"""

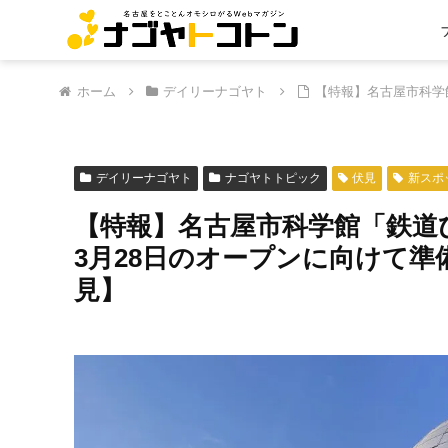
ホーム
デイリーナゴヤト
【特報】名古屋市科学
デイリーナゴヤト
ナゴヤトトピック
伏見
新スポ
【特報】名古屋市科学館「鉄道ひ
3月28日のオープンに向けて
見】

"""

### What the task requires
Each line of the data needs to be output exactly, with any image excluded.

### Problem solution
ホーム
デイリーナゴヤト
【特報】名古屋市科学
デイリーナゴヤト
ナゴヤトトピック
伏見
新スポ
【特報】名古屋市科学館「鉄道ひ
3月28日のオープンに向けて
見】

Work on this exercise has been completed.